◆ Tugas 1
Tulis ulang seluruh entri di bawah persis baris demi baris, tetapi jangan sertakan gambarnya.

◆ Kutipan untuk Dibaca
* * *
Jelas sudah. Tak
ada yang berubah dengan wakil-wakil menteri. Menanggapi putusan Mahkamah
Konstitusi terkait pengujian UU Nomor 38 Tahun 2008 tentang Kementerian Negara,
Presiden mengeluarkan keppres yang memutuskan bahwa semua wakil menteri
dipertahankan di posisi masing-masing, kecuali Wakil Menteri Energi dan Sumber
Daya Mineral Widjajono Partiwidagdo yang meninggal dunia.
Meski begitu,
legalitas makil menteri ini masih mengundang perdebatan. Paling tidak, itu
tecermin dari tekad Gerakan Nasional Pemberantasan Korupsi (GNPK) untuk
mengajukan uji materi keppres terbaru itu ke Mahkamah Agung. Bagi GNPK, keppres
terbaru tentang pengangkatan wakil menteri bertentangan dengan UU Kementerian
Negara. Bertentangan, karena undang-undang tersebut tidak memberi tempat untuk
posisi wakil menteri.
Di sisi lain,
keputusan tentang pengangkatan wakil menteri juga menunjukkan bahwa Presiden
tidak mengindahkan masukan sejumlah kalangan. Padahal, menurut banyak pihak,
tidak semua kementerian memiliki urgensi untuk posisi wakil menteri. Hanya
kementerian-kementerian tertentu yang memiliki urgensi itu karena punya beban
kerja khusus yang membutuhkan tenaga dan perhatian khusus pula.
Karena itu,
mestinya, Presiden tidak perlu mengangkat wakil menteri hingga belasan. Jika
benar-benar mempertimbangkan masalah urgensinya, barangkali mereka yang
diangkat menjadi wakil menteri ini cukup dua atau tiga orang. Selebihnya,
kementerian-kementerian melulu dipimpin menteri.
Kenyataan bahwa
semua menteri tetap dipertahankan di posisi masing-masing seolah menjadi
pembenaran bahwa pengangkatan mereka sekadar kamuflase politik. Pengangkatan
wakil-wakil menteri sekadar merupakan pembagian hadiah politik karena mereka
dinilai punya jasa terhadap SBY.
* * *
◆ Entri yang Diberikan
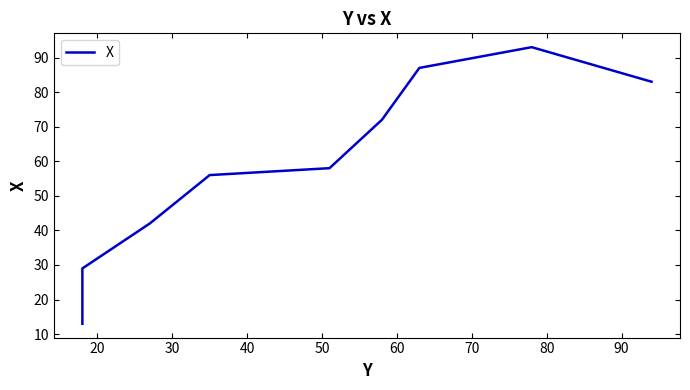

What is the change in value from 60 to 90?

+11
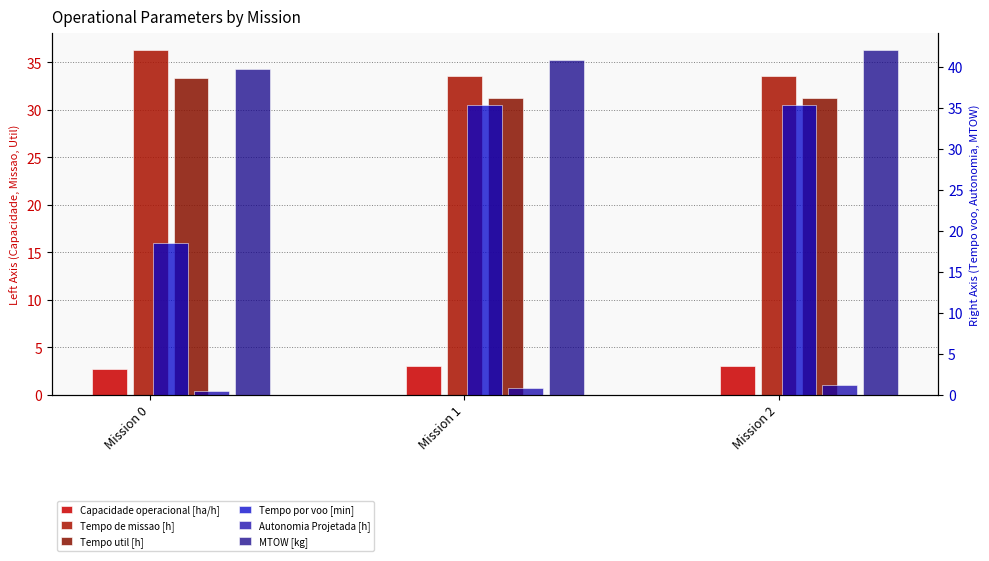

At which label does Tempo util [h] reach its minimum?

Mission 1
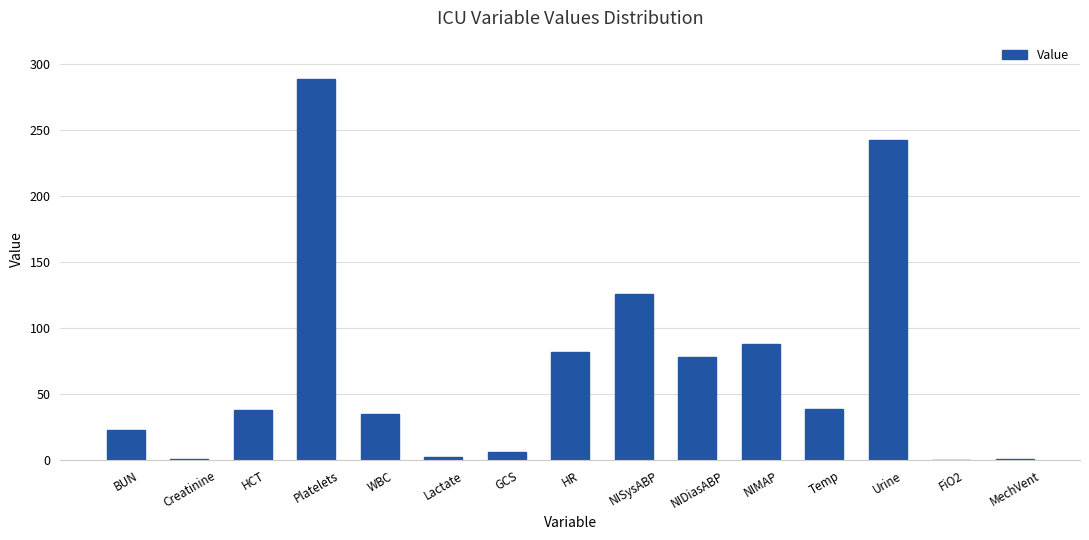

Does the chart contain stacked bars?

No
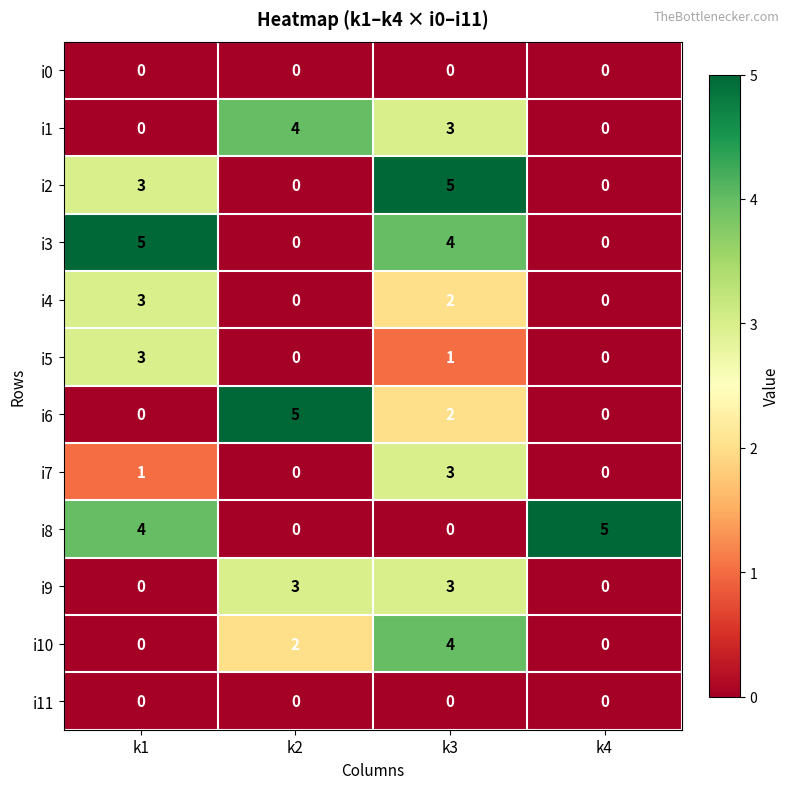

What is the sum of all i8 values?

9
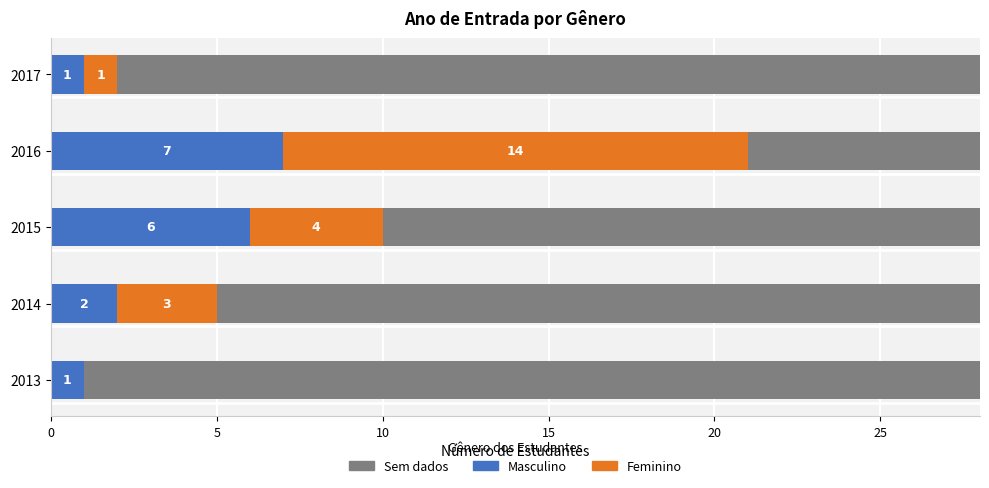

The value of Masculino at 2013 is 1.0. True or false?

True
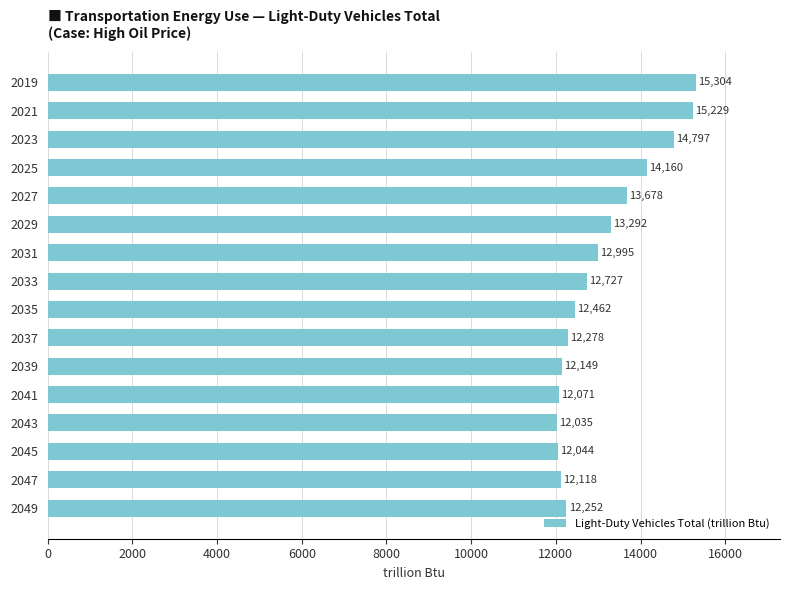

List the labels in order of value, largest first.

2019, 2021, 2023, 2025, 2027, 2029, 2031, 2033, 2035, 2037, 2049, 2039, 2047, 2041, 2045, 2043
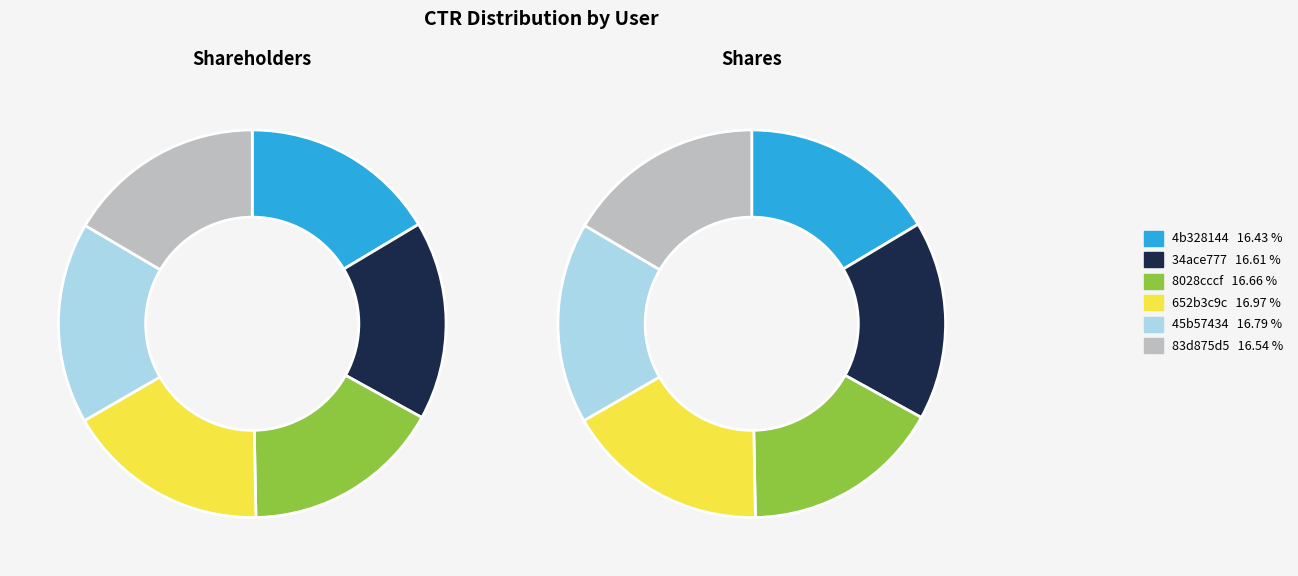

What is the total percentage of 45b57434 and 652b3c9c?

33.8%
* * *
◆ Tugas 2
Sebutkan semua lembaga peradilan dan organisasi yang disebut namanya dalam bacaan tentang wakil menteri di atas.

◆ Jawaban Anda 1
What is the change in value from 60 to 90?

+11

At which label does Tempo util [h] reach its minimum?

Mission 1

Does the chart contain stacked bars?

No

What is the sum of all i8 values?

9

The value of Masculino at 2013 is 1.0. True or false?

True

List the labels in order of value, largest first.

2019, 2021, 2023, 2025, 2027, 2029, 2031, 2033, 2035, 2037, 2049, 2039, 2047, 2041, 2045, 2043

What is the total percentage of 45b57434 and 652b3c9c?

33.8%

◆ Jawaban Anda 2
Mahkamah Konstitusi, Mahkamah Agung, dan Gerakan Nasional Pemberantasan Korupsi (GNPK).